A few years ago GLR support was added to Bison, enabling it to process ambiguous grammars, and I decided to create a C parser that simply skipped all preprocessing directives. I knew that at least one reasonably common usage would generate a syntax error:

func_call(a,
#if SOME_FLAG
b_1);
#else
b_2);
#endif

c);
and wanted to minimize its consequences (i.e., cascading syntax errors to the end of the file). The solution chosen was to parse the source a single statement or declaration at a time, so any syntax error would be localized to a single statement or declaration.

Systems for parsing ambiguous grammars work on the basis that while the input may be locally ambiguous, once enough tokens have been seen the number of possible parses will be reduced to one. In C (and even more so in C++) there are some situations where it is impossible to resolve which of several possible parses apply without declaration information on one or more of the identifiers involved (a traditional parser would maintain a symbol table where this information could be obtained when needed). For instance, x * y; could be a declaration of the identifier y to have type x or an expression statement that multiplies x and y. My parser did not have a symbol table and even if it did the lack of header file processing meant that its contents would only contain a partial set of the declared identifiers. The ambiguity resolution strategy I adopted was to pick the most likely case, which in the example is the declaration parse.

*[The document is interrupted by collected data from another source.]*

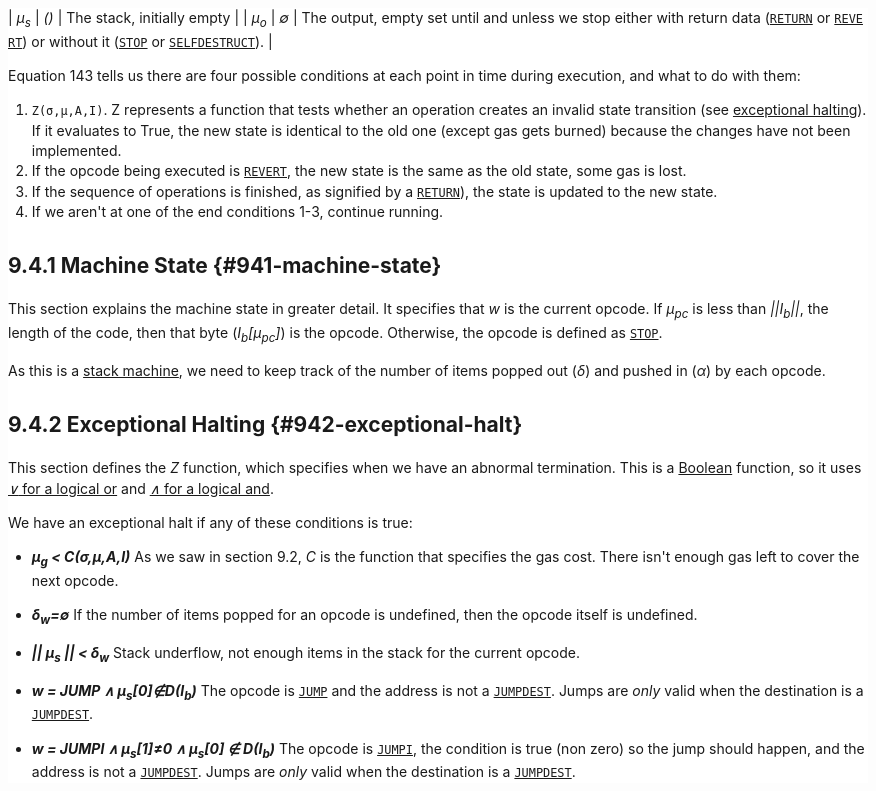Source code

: | _μ<sub>s</sub>_  | _()_          | The stack, initially empty                                                                                                                                                                                                                                  |
| _μ<sub>o</sub>_  | _∅_           | The output, empty set until and unless we stop either with return data ([`RETURN`](https://www.evm.codes/#f3) or [`REVERT`](https://www.evm.codes/#fd)) or without it ([`STOP`](https://www.evm.codes/#00) or [`SELFDESTRUCT`](https://www.evm.codes/#ff)). |

Equation 143 tells us there are four possible conditions at each point in time during execution, and what to do with them:

1.  `Z(σ,μ,A,I)`. Z represents a function that tests whether an operation creates an invalid state transition (see [exceptional halting](#942-exceptional-halting)). If it evaluates to True, the new state is identical to the old one (except gas gets burned) because the changes have not been implemented.
2.  If the opcode being executed is [`REVERT`](https://www.evm.codes/#fd), the new state is the same as the old state, some gas is lost.
3.  If the sequence of operations is finished, as signified by a [`RETURN`](https://www.evm.codes/#f3)), the state is updated to the new state.
4.  If we aren't at one of the end conditions 1-3, continue running.

## 9.4.1 Machine State {#941-machine-state}

This section explains the machine state in greater detail. It specifies that _w_ is the current opcode. If _μ<sub>pc</sub>_ is less than _||I<sub>b</sub>||_, the length of the code, then that byte (_I<sub>b</sub>[μ<sub>pc</sub>]_) is the opcode. Otherwise, the opcode is defined as [`STOP`](https://www.evm.codes/#00).

As this is a [stack machine](https://en.wikipedia.org/wiki/Stack_machine), we need to keep track of the number of items popped out (_δ_) and pushed in (_α_) by each opcode.

## 9.4.2 Exceptional Halting {#942-exceptional-halt}

This section defines the _Z_ function, which specifies when we have an abnormal termination. This is a [Boolean](https://en.wikipedia.org/wiki/Boolean_data_type) function, so it uses [_∨_ for a logical or](https://en.wikipedia.org/wiki/Logical_disjunction) and [_∧_ for a logical and](https://en.wikipedia.org/wiki/Logical_conjunction).

We have an exceptional halt if any of these conditions is true:

- **_μ<sub>g</sub> < C(σ,μ,A,I)_**
  As we saw in section 9.2, _C_ is the function that specifies the gas cost. There isn't enough gas left to cover the next opcode.

- **_δ<sub>w</sub>=∅_**
  If the number of items popped for an opcode is undefined, then the opcode itself is undefined.

- **_|| μ<sub>s</sub> || < δ<sub>w</sub>_**
  Stack underflow, not enough items in the stack for the current opcode.

- **_w = JUMP ∧ μ<sub>s</sub>[0]∉D(I<sub>b</sub>)_**
  The opcode is [`JUMP`](https://www.evm.codes/#56) and the address is not a [`JUMPDEST`](https://www.evm.codes/#5b). Jumps are _only_ valid when the destination is a [`JUMPDEST`](https://www.evm.codes/#5b).

- **_w = JUMPI ∧ μ<sub>s</sub>[1]≠0 ∧ μ<sub>s</sub>[0] ∉ D(I<sub>b</sub>)_**
  The opcode is [`JUMPI`](https://www.evm.codes/#57), the condition is true (non zero) so the jump should happen, and the address is not a [`JUMPDEST`](https://www.evm.codes/#5b). Jumps are _only_ valid when the destination is a [`JUMPDEST`](https://www.evm.codes/#5b).
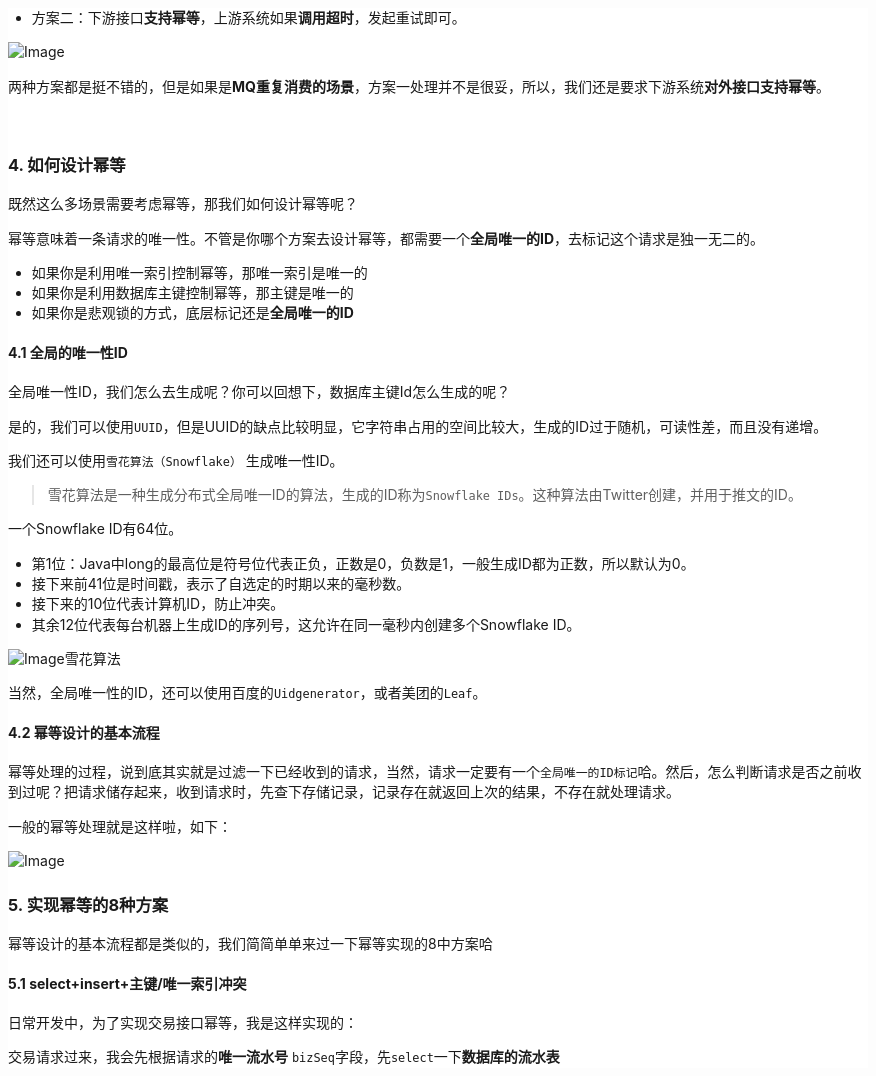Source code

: * 方案二：下游接口**支持幂等**，上游系统如果**调用超时**，发起重试即可。

![Image](https://mmbiz.qpic.cn/mmbiz\_png/PoF8jo1PmpxeyzObyfYibjcRaKONiaHMNV9BN3VXKYZ6bnel9V4zfvRhsyDlql8vYeyZjEym3mb6nicQKROj6j8ZQ/640?wx\_fmt=png\&tp=webp\&wxfrom=5\&wx\_lazy=1\&wx\_co=1)

两种方案都是挺不错的，但是如果是**MQ重复消费的场景**，方案一处理并不是很妥，所以，我们还是要求下游系统**对外接口支持幂等**。

![Image](data:image/gif;base64,iVBORw0KGgoAAAANSUhEUgAAAAEAAAABCAYAAAAfFcSJAAAADUlEQVQImWNgYGBgAAAABQABh6FO1AAAAABJRU5ErkJggg==)

### 4. 如何设计幂等

既然这么多场景需要考虑幂等，那我们如何设计幂等呢？

幂等意味着一条请求的唯一性。不管是你哪个方案去设计幂等，都需要一个**全局唯一的ID**，去标记这个请求是独一无二的。

* 如果你是利用唯一索引控制幂等，那唯一索引是唯一的
* 如果你是利用数据库主键控制幂等，那主键是唯一的
* 如果你是悲观锁的方式，底层标记还是**全局唯一的ID**

#### 4.1 全局的唯一性ID

全局唯一性ID，我们怎么去生成呢？你可以回想下，数据库主键Id怎么生成的呢？

是的，我们可以使用`UUID`，但是UUID的缺点比较明显，它字符串占用的空间比较大，生成的ID过于随机，可读性差，而且没有递增。

我们还可以使用`雪花算法（Snowflake）` 生成唯一性ID。

> 雪花算法是一种生成分布式全局唯一ID的算法，生成的ID称为`Snowflake IDs`。这种算法由Twitter创建，并用于推文的ID。

一个Snowflake ID有64位。

* 第1位：Java中long的最高位是符号位代表正负，正数是0，负数是1，一般生成ID都为正数，所以默认为0。
* 接下来前41位是时间戳，表示了自选定的时期以来的毫秒数。
* 接下来的10位代表计算机ID，防止冲突。
* 其余12位代表每台机器上生成ID的序列号，这允许在同一毫秒内创建多个Snowflake ID。

![Image](https://mmbiz.qpic.cn/mmbiz\_png/PoF8jo1PmpxeyzObyfYibjcRaKONiaHMNVRabKrndFuiaQoFws8Riaf0zykkY5wd6agFkK5hQGOythME4hicERrswHg/640?wx\_fmt=png\&tp=webp\&wxfrom=5\&wx\_lazy=1\&wx\_co=1)雪花算法

当然，全局唯一性的ID，还可以使用百度的`Uidgenerator`，或者美团的`Leaf`。

#### 4.2 幂等设计的基本流程

幂等处理的过程，说到底其实就是过滤一下已经收到的请求，当然，请求一定要有一个`全局唯一的ID标记`哈。然后，怎么判断请求是否之前收到过呢？把请求储存起来，收到请求时，先查下存储记录，记录存在就返回上次的结果，不存在就处理请求。

一般的幂等处理就是这样啦，如下：

![Image](https://mmbiz.qpic.cn/mmbiz\_png/PoF8jo1PmpxeyzObyfYibjcRaKONiaHMNVIob1XzEjgXFzKgnnYvFGbsBbXfULnZXT5OYiaVC1nBNRMjHiae5Gib6Pg/640?wx\_fmt=png\&tp=webp\&wxfrom=5\&wx\_lazy=1\&wx\_co=1)

### 5. 实现幂等的8种方案

幂等设计的基本流程都是类似的，我们简简单单来过一下幂等实现的8中方案哈

#### 5.1 select+insert+主键/唯一索引冲突

日常开发中，为了实现交易接口幂等，我是这样实现的：

交易请求过来，我会先根据请求的**唯一流水号** `bizSeq`字段，先`select`一下**数据库的流水表**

Other constructs where the common case (chosen by me and I have yet to get around to actually verifying via measurement) was used to resolve an ambiguity deadlock included:

f(p);      // Very common, 
            // confidently picked function call as the common case
(m)*p;   // Not rare,
            // confidently picked multiplication as the common case
(s) - t;      // Quiet rare,
               // picked binary operator as the common case
(r) + (s) - t; // Very rare,
                  //an iteration on the case above

At the moment I am using the parser to measure language usage, so less than 100% correctness can be tolerated. Some of the constructs that cause a syntax error to be generated every few hundred statement/declarations include:

offsetof(struct tag, field_name)  // Declarators cannot be 
                                            //function arguments
int f(p, q)
int p;     // Tries to reduce this as a declaration without handling
char q;   // it as part of an old style function definition
{
 
MACRO(+); // Preprocessing expands to something meaningful

Some of these can be handled by extensions to the grammar, while others could be handled by an error recovery mechanism that recognized likely macro usage and inserted something appropriate (e.g., a dummy expression in the MACRO(x) case).